WILMINGTON — The Cape Fear Public Utility Authority is planning to issue at least $43 million in bonds to fund the construction of major upgrades at the Sweeney Water Treatment Plant; depending on when the utility issues those bonds, the total amount could be as high as $45 million.
The plant upgrades, designed to filter out GenX and other PFAS, are projected to come online in 2022, with a 34-year operating lifespan. The lifetime cost of the project is projected to be around $215 million.
CFPUA has said the rate increase necessary to repay the bonds – plus the roughly $3 million annual operating cost of the plant upgrades – will be around $5 monthly for an average customer (obviously, larger households, as well as commercial and industrial customers, could pay more based on water usage). When that rate increase takes place depends in part on how the bond process proceeds.
During a presentation made to the Cape Fear Public Utility Authority (CFPUA) board this week, Chief Financial Officer John McLean said the current timeline will see bonds sold by mid-October of this year.

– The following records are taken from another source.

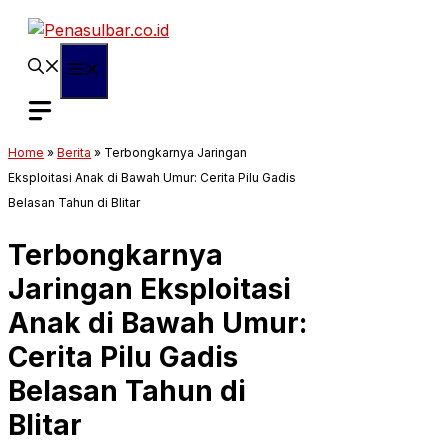
Langsung
ke
isi
Menu
Home
»
Berita
»
Terbongkarnya Jaringan
Eksploitasi Anak di Bawah Umur: Cerita Pilu Gadis
Belasan Tahun di Blitar
Terbongkarnya
Jaringan Eksploitasi
Anak di Bawah Umur:
Cerita Pilu Gadis
Belasan Tahun di
Blitar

CFPUA plans to meet with the Local Government Commission (the organization created by the state to oversee borrowing by local governments and government utilities) in Raleigh on August 27 to go over CFPUA’s feasibility study for the construction project, as well as the utility’s preliminary statement.
On September 4, the Finance Committee will discuss the issue followed by a meeting of CFPUA’s board on September 11, when board members will vote both to award the construction contract and the bond order.
Assuming the board approves the project – and the bond – CFPUA will have to determine the rating for a bond. On September 16 and 17, CFPUA staff will meet with Moody’s and Standard and Poor’s, two of the ‘big three’ credit rating companies. CFPUA would then expect approval of the bond issuance from the LGC on October 1 and would price and sell the bonds starting Oct 17.
Also at the September 11 meeting, CFPUA will likely decide whether or not to defer the debt service on the project for a year, according to McLean.
Essentially, the decision to defer means whether to enact the rate increases in October, or not until the upgraded plant facilities comes online — expected in 2022.
According to CFPUA spokesperson Vaughn Hagerty, CFPUA has been “looking at how the impact on customers’ bills might be deferred until the plant becomes operational in 2022. The $43 million is what we would need to borrow if the rate increase occurred when the bonds are sold. The $45 million is what we would need to borrow to put off a rate increase until the plant comes online. The difference represents the payments that will be due to bondholders between the time we issue the bonds and when customers see increases in their bills to begin covering those bond payments.”